How to Write a Cover Letter with ChatGPT
The shift to remote work and the Great Resignation have opened up the job market, but current working conditions have put power back in the hands of corporations. Massive layoffs and hiring freezes mean much more competition in the market, making it harder and longer to find a new job.
Applying for a job is difficult and time-consuming, and it’s tempting to use the ‘Quick Apply’ button and attach a generic cover letter to each application – but that won’t get you started in this market. But it is also not realistic to carefully draft a new cover letter for every job when you are faced with thousands of applicants.
There’s a third option: use artificial intelligence to customize your cover letters. Save time, stand out in a saturated market and arrange a job interview.
The AI tool I used to try this out is ChatGPT, which stunned the world when it released in November 2022 (you can read our hands-on review of ChatGPT and Gemini, Copilot and Perplexity on CNET’s AI Atlas hub ). If this is your first time using AI, it makes sense to start with the tool that made AI mainstream.

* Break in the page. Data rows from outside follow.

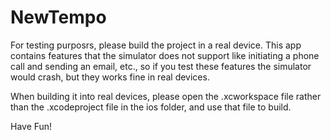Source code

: # NewTempo
For testing purposrs, please build the project in a real device. 
This app contains features that the simulator does not support like initiating a phone call and sending an email, etc., 
so if you test these features the simulator would crash, but they works fine in real devices.

When building it into real devices, please open the .xcworkspace file rather than the .xcodeproject file in the ios folder, 
and use that file to build.

Have Fun!
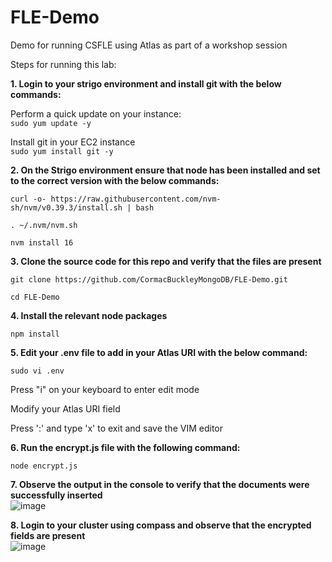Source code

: # FLE-Demo
Demo for running CSFLE using Atlas as part of a workshop session

Steps for running this lab:

**1. Login to your strigo environment and install git with the below commands:** <br />

Perform a quick update on your instance:<br />
`sudo yum update -y` <br />
 
Install git in your EC2 instance <br />
`sudo yum install git -y` <br />

**2. On the Strigo environment ensure that node has been installed and set to the correct version with the below commands:** <br />

`curl -o- https://raw.githubusercontent.com/nvm-sh/nvm/v0.39.3/install.sh | bash` <br />

`. ~/.nvm/nvm.sh` <br />

`nvm install 16` <br />


**3. Clone the source code for this repo and verify that the files are present** <br />

`git clone https://github.com/CormacBuckleyMongoDB/FLE-Demo.git` <br />

`cd FLE-Demo` <br />

**4. Install the relevant node packages** <br />

`npm install` <br />

**5. Edit your .env file to add in your Atlas URI with the below command:** <br />

`sudo vi .env` <br />

Press "i" on your keyboard to enter edit mode <br />

Modify your Atlas URI field <br />

Press ':' and type 'x' to exit and save the VIM editor <br />

**6. Run the encrypt.js file with the following command:** <br />

`node encrypt.js` <br />

**7. Observe the output in the console to verify that the documents were successfully inserted** <br />
![image](https://user-images.githubusercontent.com/100958794/230160625-fac6d6af-0ad6-4ba5-a925-5bce2ff70617.png)


**8. Login to your cluster using compass and observe that the encrypted fields are present** <br />
![image](https://user-images.githubusercontent.com/100958794/230160898-23cf008f-7418-45df-ade2-e902b018fc93.png)

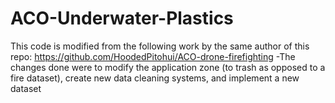 # ACO-Underwater-Plastics
This code is modified from the following work by the same author of this repo:
https://github.com/HoodedPitohui/ACO-drone-firefighting
-The changes done were to modify the application zone (to trash as opposed to a fire dataset), create new data cleaning systems, and implement a new dataset
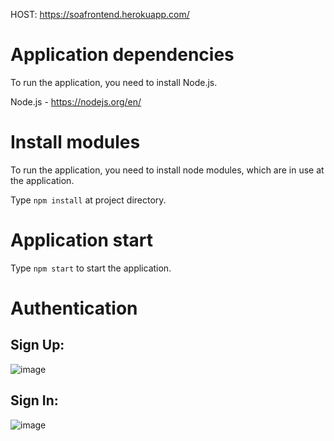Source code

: 
HOST: https://soafrontend.herokuapp.com/

# Application dependencies
To run the application, you need to install Node.js.

Node.js - https://nodejs.org/en/

# Install modules
To run the application, you need to install node modules, which are in use at the application.

Type `npm install` at project directory.

# Application start
Type `npm start` to start the application.

# Authentication
## Sign Up:
![image](https://i.ibb.co/QHY23Gp/image.png)

## Sign In:
![image](https://i.ibb.co/wg7PtM9/image.png)
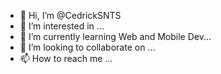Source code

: - 👋 Hi, I’m @CedrickSNTS
- 👀 I’m interested in ...
- 🌱 I’m currently learning Web and Mobile Dev...
- 💞️ I’m looking to collaborate on ...
- 📫 How to reach me ...

<!---
CedrickSNTS/CedrickSNTS is a ✨ special ✨ repository because its `README.md` (this file) appears on your GitHub profile.
You can click the Preview link to take a look at your changes.
--->
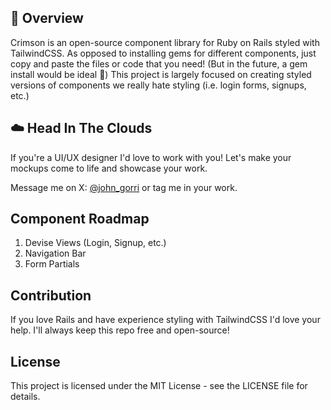 ## 📌 Overview

Crimson is an open-source component library for Ruby on Rails styled with TailwindCSS. As opposed to installing gems for different components, just copy and paste the files or code that you need! (But in the future, a gem install would be ideal 🙂) This project is largely focused on creating styled versions of components we really hate styling (i.e. login forms, signups, etc.)

## ☁️ Head In The Clouds

If you're a UI/UX designer I'd love to work with you! Let's make your mockups come to life and showcase your work.

Message me on X: [@john_gorri](https://twitter.com/john_gorri) or tag me in your work.

## Component Roadmap

1. Devise Views (Login, Signup, etc.)
2. Navigation Bar
3. Form Partials

## Contribution

If you love Rails and have experience styling with TailwindCSS I'd love your help. I'll always keep this repo free and open-source!

## License

This project is licensed under the MIT License - see the LICENSE file for details.
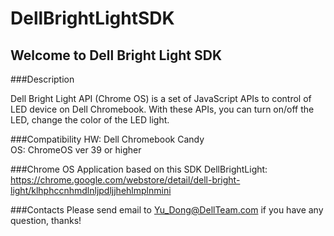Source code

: DellBrightLightSDK
==================

Welcome to Dell Bright Light SDK
---------------------------------

###Description

Dell Bright Light API (Chrome OS) is a set of JavaScript APIs to control of LED device on Dell Chromebook. With these APIs, you can turn on/off the LED, change the color of the LED light.

###Compatibility
HW: Dell Chromebook Candy <br>
OS: ChromeOS ver 39 or higher

###Chrome OS Application based on this SDK
DellBrightLight: https://chrome.google.com/webstore/detail/dell-bright-light/klhphccnhmdlnljpdljjhehlmplnmini

###Contacts
Please send email to Yu_Dong@DellTeam.com if you have any question, thanks!
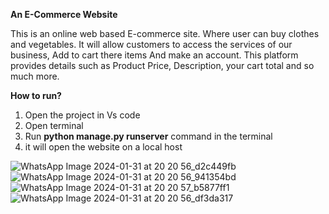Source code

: **An E-Commerce Website**


This is an online web based E-commerce site. Where user can buy clothes and vegetables. It will allow customers to access the services of our business, Add to cart there items And make an account. This platform provides details such as Product Price, Description, your cart total and so much more.


**How to run?**

1. Open the project in Vs code
2. Open terminal
3. Run **python manage.py runserver** command in the terminal
4. it will open the website on a local host

![WhatsApp Image 2024-01-31 at 20 20 56_d2c449fb](https://github.com/mkhizu21/Django_first_proj/assets/95542666/fca9e534-8dd1-4f1d-a094-3a84c8bec30f)
![WhatsApp Image 2024-01-31 at 20 20 56_941354bd](https://github.com/mkhizu21/Django_first_proj/assets/95542666/d1847e72-963d-41d0-84dd-57661396926a)
![WhatsApp Image 2024-01-31 at 20 20 57_b5877ff1](https://github.com/mkhizu21/Django_first_proj/assets/95542666/b0bdcb6c-a779-4961-9285-1c8e7e37daf9)
![WhatsApp Image 2024-01-31 at 20 20 56_df3da317](https://github.com/mkhizu21/Django_first_proj/assets/95542666/9b3cea15-31b5-4f23-9d21-ee0916de1cea)
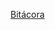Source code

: [Bitácora](https://alumnosuady-my.sharepoint.com/:w:/g/personal/a14214854_alumnos_uady_mx/EfxdVETXRLhPklHVQRjAO8UB1R6vQWUY_iHWpFoqy1X79w?e=rX1Jcd)
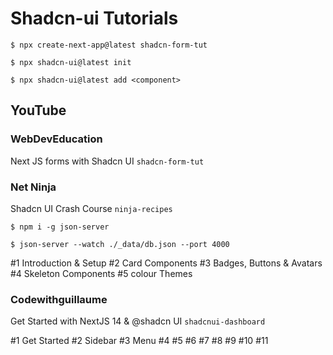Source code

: # Shadcn-ui Tutorials

`$ npx create-next-app@latest shadcn-form-tut`

`$ npx shadcn-ui@latest init`

`$ npx shadcn-ui@latest add <component>`

## YouTube

### WebDevEducation

Next JS forms with Shadcn UI
`shadcn-form-tut`

### Net Ninja

Shadcn UI Crash Course
`ninja-recipes`

`$ npm i -g json-server`

`$ json-server --watch ./_data/db.json --port 4000`

#1 Introduction & Setup
#2 Card Components
#3 Badges, Buttons & Avatars
#4 Skeleton Components
#5 colour Themes

### Codewithguillaume

Get Started with NextJS 14 & @shadcn UI
`shadcnui-dashboard`

#1 Get Started
#2 Sidebar
#3 Menu
#4 
#5 
#6 
#7 
#8 
#9 
#10 
#11 
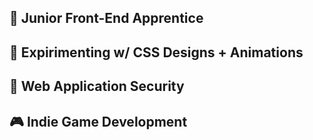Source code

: ## 🎨 Junior Front-End Apprentice
## 🧪 Expirimenting w/ CSS Designs + Animations
## 🔐 Web Application Security
## 🎮 Indie Game Development


<!--
> [!NOTE]  
> Highlights information that users should take into account, even when skimming.

> [!TIP]
> Optional information to help a user be more successful.

> [!IMPORTANT]  
> Crucial information necessary for users to succeed.

> [!WARNING]  
> Critical content demanding immediate user attention due to potential risks.

> [!CAUTION]
> Negative potential consequences of an action.
-->
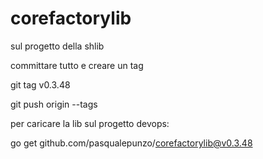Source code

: # corefactorylib

sul progetto della shlib 

committare tutto e creare un tag

git tag v0.3.48

git push origin --tags

 

 

per caricare la lib sul progetto devops:

go get github.com/pasqualepunzo/corefactorylib@v0.3.48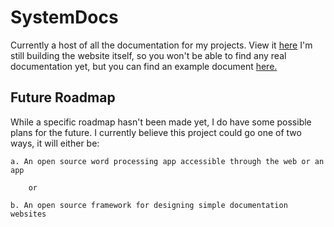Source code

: # SystemDocs
Currently a host of all the documentation for my projects. View it [here](https://docs.lagthesystem.dev)
I'm still building the website itself, so you won't be able to find any real documentation yet, but you can find an example document [here.](https://docs.lagthesystem.dev/docs/example)

## Future Roadmap
While a specific roadmap hasn't been made yet, I do have some possible plans for the future. I currently believe this project could go one of two ways, it will either be:

    a. An open source word processing app accessible through the web or an app

        or

    b. An open source framework for designing simple documentation websites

Here’s how to use ChatGPT for the job. I’ll walk you through the process, pointers, and productivity tips (and a potential problem to watch out for) to improve your applications and your opportunities.
Read more: Job Searching with AI: 7 Techniques We Tried and How They Work
Creating a custom cover letter
If you’ve ever tried to write a cover letter, it’s hard enough to summarize your entire career on one page, let alone customize it for each position.
Your resume presents your hard skills, and your cover letter showcases your soft skills: the skills that you can shape with keywords to match what a company is asking for in its job advertisement.
Getting started with ChatGPT
You will need an account with ChatGPT, the cover letter, your CV and a previous cover letter, if you have one.
You can use a free version of ChatGPT like me or pay $20 per month for additional features like the latest models, priority access during peak usage, and image generation.
The first prompt
Your first question might be something like, “Can you please help me write an application for the role of reporter on The Wall Street Journal’s automotive team? Here’s the job description: [paste job description] And here is my CV: [paste resume].”
I immediately noticed a major problem on my first try: ChatGPT had been hallucinating. It conflated some of my experience, correctly citing the publications I’ve written for and the topics I’ve reported on, but incorrectly — very, very incorrectly — with made-up stories (see yellow highlights).
If I don’t change anything else in my motivation letter, I will certainly fix it.
The cover letter was also too long for my liking, so you could give ChatGPT a word limit or ask it to remove certain things.
Then I also asked ChatGPT to highlight the top five keywords I would use in my cover letter for a reporter role on The Wall Street Journal’s automotive team, and this is what I got:
Follow-up instructions
I then asked ChatGPT to include these keywords in my cover letter. I’ve chosen my top three.
Fast: “Remove the five bullet points and incorporate the following keywords into my experience: scoops, breaking news, and business and financial reporting.”
We’re getting there slowly.
Since the role requires technology and financial reporting experience, I pushed ChatGPT to focus on my work at NerdWallet and previous reporting at the MIT Tech Review.
Fast: “Highlight my experience reporting on emerging technology and personal finance for outlets like NerdWallet and MIT Tech Review.”
With a solid foundation I could now adjust the tone. It still didn’t feel like me, and I wanted it to be tighter, but more conversational and eloquent.
Fast: “Rewrite in a more conversational tone, with shorter sentences and without repetition. Eloquent, exciting and worldly.”
This style prompt reduced it by 30% to this:
You can work on it further in ChatGPT, but I did my final adjustments manually, which allowed me to blend in my personality.
Finish
Copy the content to a separate Word or Google document to change the language to suit your voice. For example, change “Dear Hiring Manager” to “Dear [company] recruiting team” and remove any weird lines you’d never actually say, like “is a prospect I enjoy.” And be sure to look through any other oddities ChatGPT may have hallucinated.
Here was my final ChatGPT plus me version. I took out the branding work because it’s a reporter role and spruced it up to my taste.
While the tone of what ChatGPT returns for your cover letter should mimic your personality, you can set it higher or lower to match the company’s voice, atmosphere, and vision. Let ChatGPT show you off, then all you have to do is shape it, style it and send it.
For more AI tips, check out how to use Midjourney to create custom wedding invitations and how to use AI (or not) to build your budget.